====== INPUT MATERIAL ======
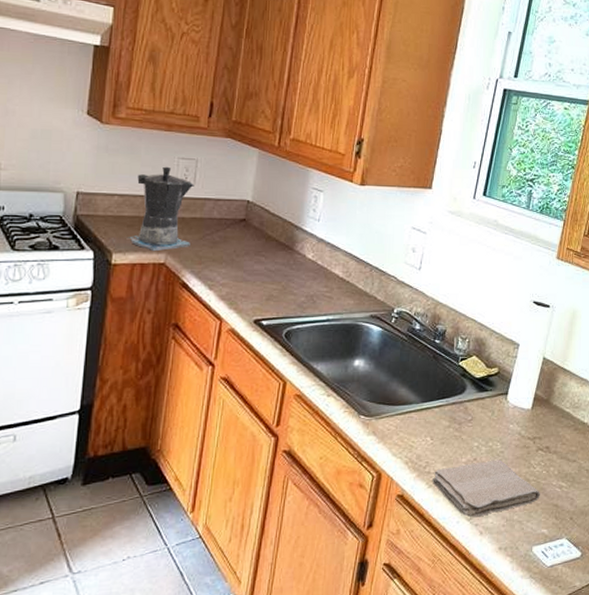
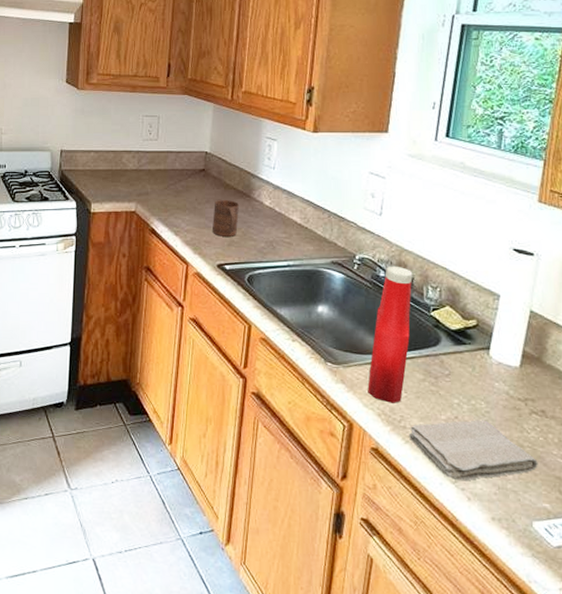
coffee maker: present [128,166,194,252] -> none [103,124,157,201]
cup: none [251,251,280,291] -> present [212,199,239,237]
ketchup bottle: none [397,318,446,451] -> present [367,265,413,403]

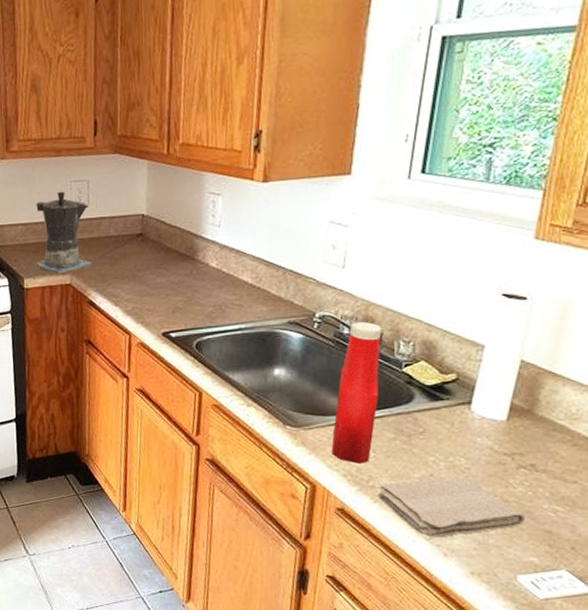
coffee maker: none [103,124,157,201] -> present [35,191,92,274]
cup: present [212,199,239,237] -> none [154,264,183,303]

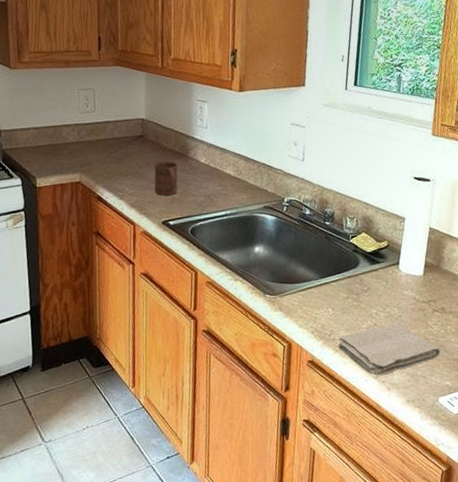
coffee maker: present [35,191,92,274] -> none [47,98,99,173]
cup: none [154,264,183,303] -> present [154,161,178,196]
ketchup bottle: present [331,321,382,463] -> none [301,203,334,321]

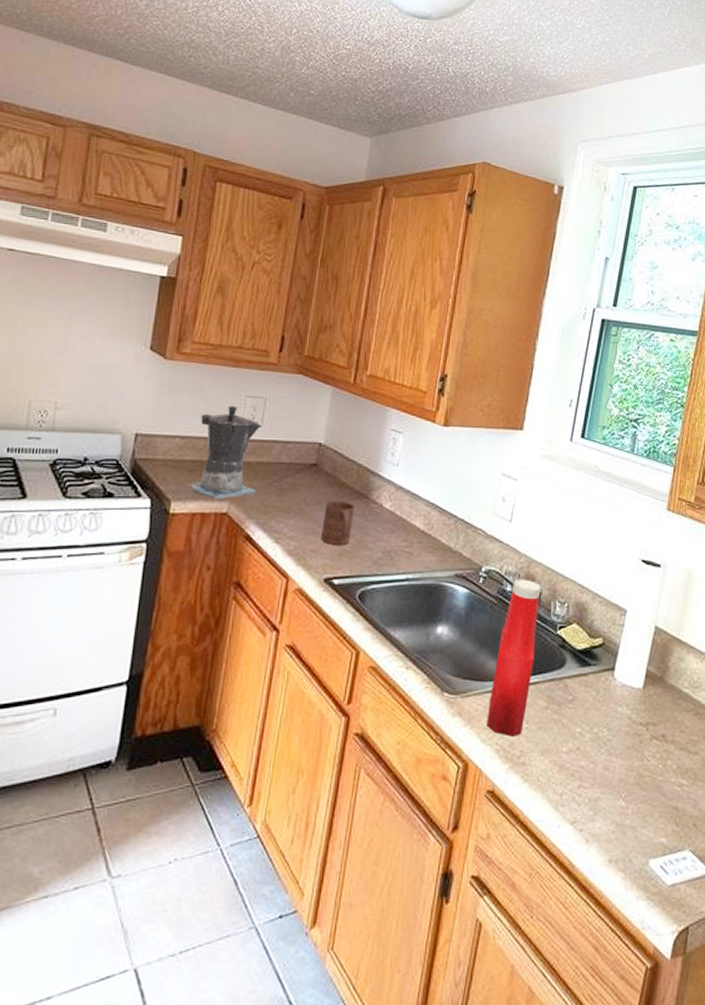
coffee maker: none [47,98,99,173] -> present [188,405,262,500]
ketchup bottle: none [301,203,334,321] -> present [486,579,541,737]
washcloth: present [338,323,441,376] -> none [528,749,656,821]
======
WHAT IS BEING ASKED:
Within the data above, how many lines include the word "bottle"? Respond with the number only.

ANSWER TO THIS TASK:
3